Stephen Rawlyk, 79, of Pittstown, NJ, lost his battle with cancer on Tuesday, September 30, and died peacefully at his home surrounded by his family.
Born October 22, 1928, to the late William and Vera (Lisowy) Rawlyk, he died on the family farm in the same house in which he was born under the excellent care of his family and the Hospice service.
His parents came to America from the Ukraine after World War I. His father William and mother Vera worked in New York City for several years before purchasing a 118-acre farm in Kingwood Township in the 1920s. His father, formerly a chef at a large restaurant in New York, worked on improving the farm for several years but died at the age of 39 when Stephen was only four years old.
After losing his father at that young age, he devoted his whole life to the farm and his family, working side by side with his mother for many years operating a thriving poultry and egg production business. To attend school, he walked about one mile from his home to the Oak Summit one-room school each day. He was a 1947 graduate of Frenchtown High School.
He developed a love for flying and at the age of 16, he got his pilotís license. While still in high school, he bought his own plane, a Piper Cub and then a Fairchild PT 19 which he flew from a homemade airstrip on the farm. He enjoyed flying aerobatics with several local friends who also had airplanes. He attended college at Spartan School of Aeronautics in Tulsa Oklahoma graduating with a degree in Airport Management.
Despite his love of aviation, he elected to come back home to raise a family and further expand the farm business. In 1949 at the age of 19, he married Edith Thorpe of Milford, N.J., and they came back to live on the farm. In 1956 his son William was born, followed by his daughter Brenda in 1959. By the late 1950s the farm had over 30,000 chickens producing over 4 million eggs a year (he even had an egg route in New York City) while the farm yielded nearly 100 acres of corn. After 1980, he switched the agricultural operation to sod farming and operated the farm in commercial sod production until 2006 as Hunterdon Turf Farm.

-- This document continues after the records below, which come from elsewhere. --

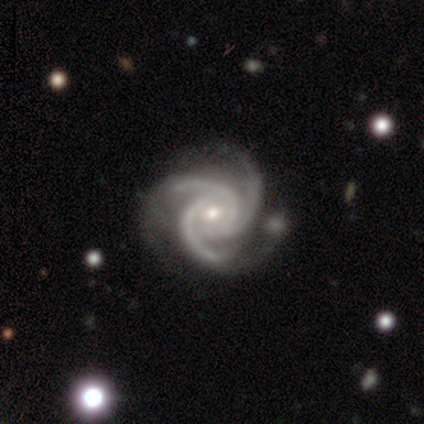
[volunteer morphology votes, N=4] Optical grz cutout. It shows a featured or disk galaxy (100%) with no bar (50%), 3 (75%) tight (75%) spiral arms (100%) and a moderate central bulge (75%). Merging: none (75%).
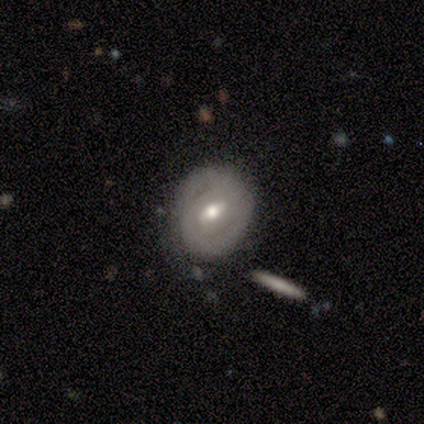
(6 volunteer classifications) A featured or disk galaxy (67%) with a weak bar (100%), 2 (100%) tight (100%) spiral arms (67%) and a moderate central bulge (67%).

Vote fractions:
- Smooth or featured? featured or disk: 67% / smooth: 17% / star or artifact: 17%
- Edge-on disk? no: 75% / yes: 25%
- Bar? weak: 100% / strong: 0% / no: 0%
- Spiral arms? yes: 67% / no: 33%
- Spiral winding? tight: 100% / medium: 0% / loose: 0%
- Spiral arm count? 2: 100% / 1: 0% / 3: 0% / 4: 0% / more than 4: 0% / can't tell: 0%
- Bulge size? moderate: 67% / small: 33% / dominant: 0% / large: 0% / none: 0%
- Merging? none: 80% / minor disturbance: 20% / major disturbance: 0% / merger: 0%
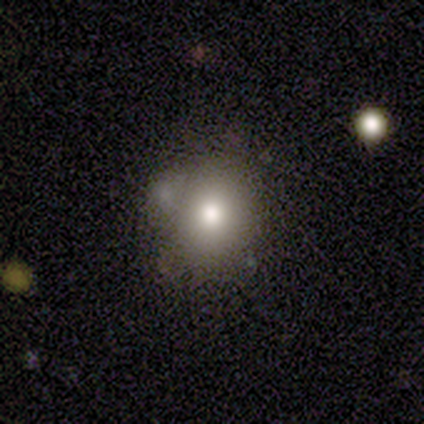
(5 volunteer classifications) Smooth or featured? smooth (80%)
How rounded? round (75%)
Merging? none (60%)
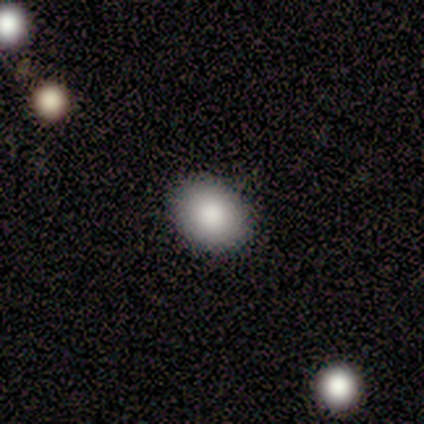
Volunteers were most divided on "smooth or featured": smooth: 67%, star or artifact: 33%, featured or disk: 0%. More confident: merging — none (100%); how rounded — in between (67%).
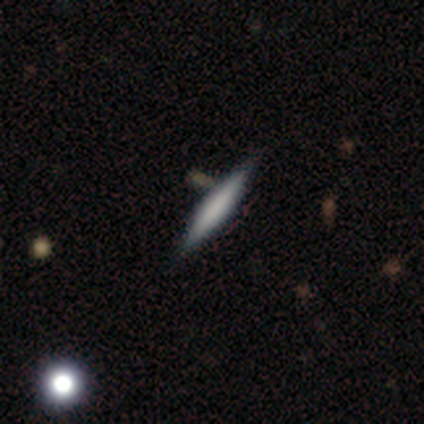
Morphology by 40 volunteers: Q: Smooth or featured?
A: smooth (50%); runner-up: featured or disk (38%)
Q: How rounded?
A: cigar-shaped (95%); runner-up: in between (5%)
Q: Merging?
A: none (89%); runner-up: minor disturbance (6%)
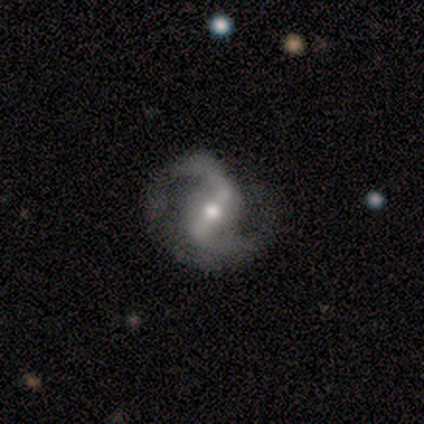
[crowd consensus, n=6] Overall: featured or disk (83%). Edge-on disk: no (100%). Bar: strong (40%, tied with weak). Spiral arms: yes (100%). Spiral arm count: 2 (100%). Spiral winding: loose (60%; medium 40%). Bulge size: moderate (60%; small 40%). Merging: none (100%).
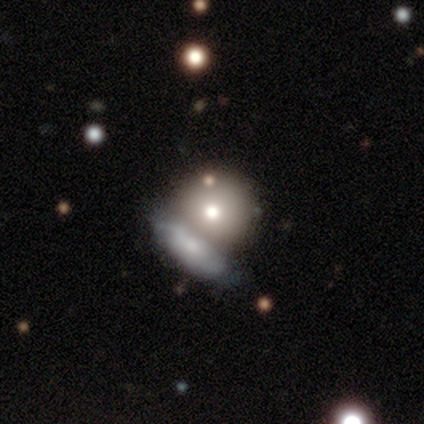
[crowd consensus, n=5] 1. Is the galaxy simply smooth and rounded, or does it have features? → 60% smooth, 20% featured or disk, 20% star or artifact.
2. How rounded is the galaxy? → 100% round, 0% in between, 0% cigar-shaped.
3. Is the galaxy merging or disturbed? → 50% merger, 25% none, 25% major disturbance, 0% minor disturbance.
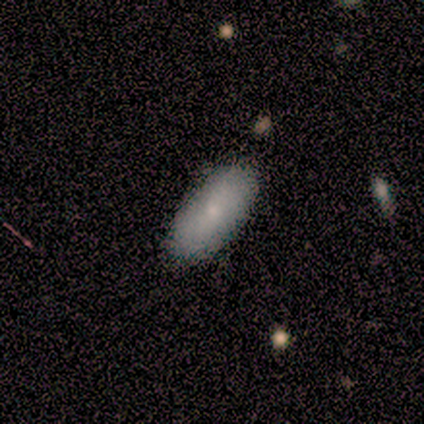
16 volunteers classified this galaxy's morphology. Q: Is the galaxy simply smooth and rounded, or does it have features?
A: smooth — 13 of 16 (81%).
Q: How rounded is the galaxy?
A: in between — 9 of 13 (69%).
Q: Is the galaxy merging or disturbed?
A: none — 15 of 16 (94%).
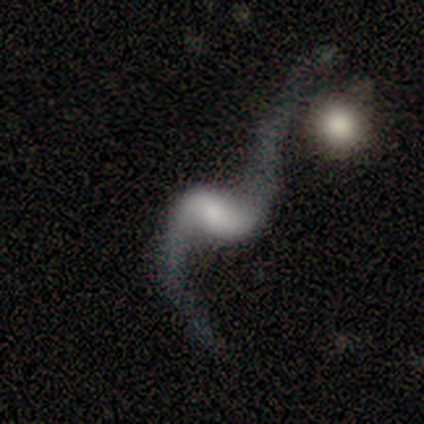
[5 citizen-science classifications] Smooth or featured: featured or disk — 100%
Edge-on disk: no — 100%
Bar: weak — 100%
Spiral arms: yes — 100%
Spiral winding: loose — 100%
Spiral arm count: 2 — 100%
Bulge size: small — 60% (large — 20%)
Merging: minor disturbance — 40% (none — 20%)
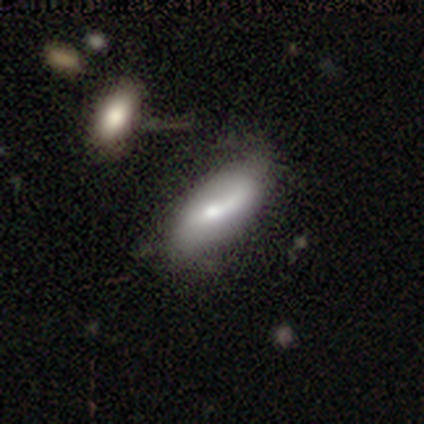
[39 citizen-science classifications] A featured or disk galaxy (54%) with no bar (37%), 1 (50%) medium (50%) spiral arms (63%) and a moderate central bulge (42%). Merging: none (29%, tied with minor disturbance).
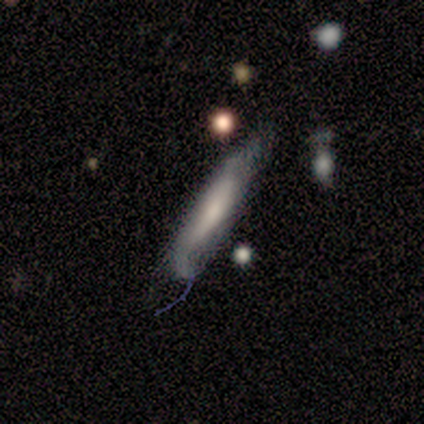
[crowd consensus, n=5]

He enjoyed life, loved the land, and The Farm was in his blood, and was also active in local and county politics. In 2006 he sold and permanently preserved 60 acres of the fourth generation family farm to the State of New Jersey as part of the Lockatong Creek Wildlife Management Area, a public nature preserve. The sod fields were converted to native grasses and constructed wetlands and trails that were created for the benefit of all. The nature preserve, located on Hampton Road is managed by D&R Greenway Land Trust and is open to the public in daylight hours. His son, William, is D&Rs director of Land Acquisition.
Stephen is survived by his wife, Edith (Thorpe) Rawlyk of 59 years of Kingwood, his son, William C. Rawlyk of Kingwood Township, his daughter Brenda Wagner of Frenchtown, and his two grandchildren.
Funeral services were held on Saturday at the Johnson-Walton Funeral Home. Interment was at Frenchtown Cemetery.
Memorial contributions may be made to Midland School for Special Needs, PO Box 5026, North Branch, N.J. 08876 or D&R Greenway Land Trust 1 Preservation Place Princeton, N.J. 08540.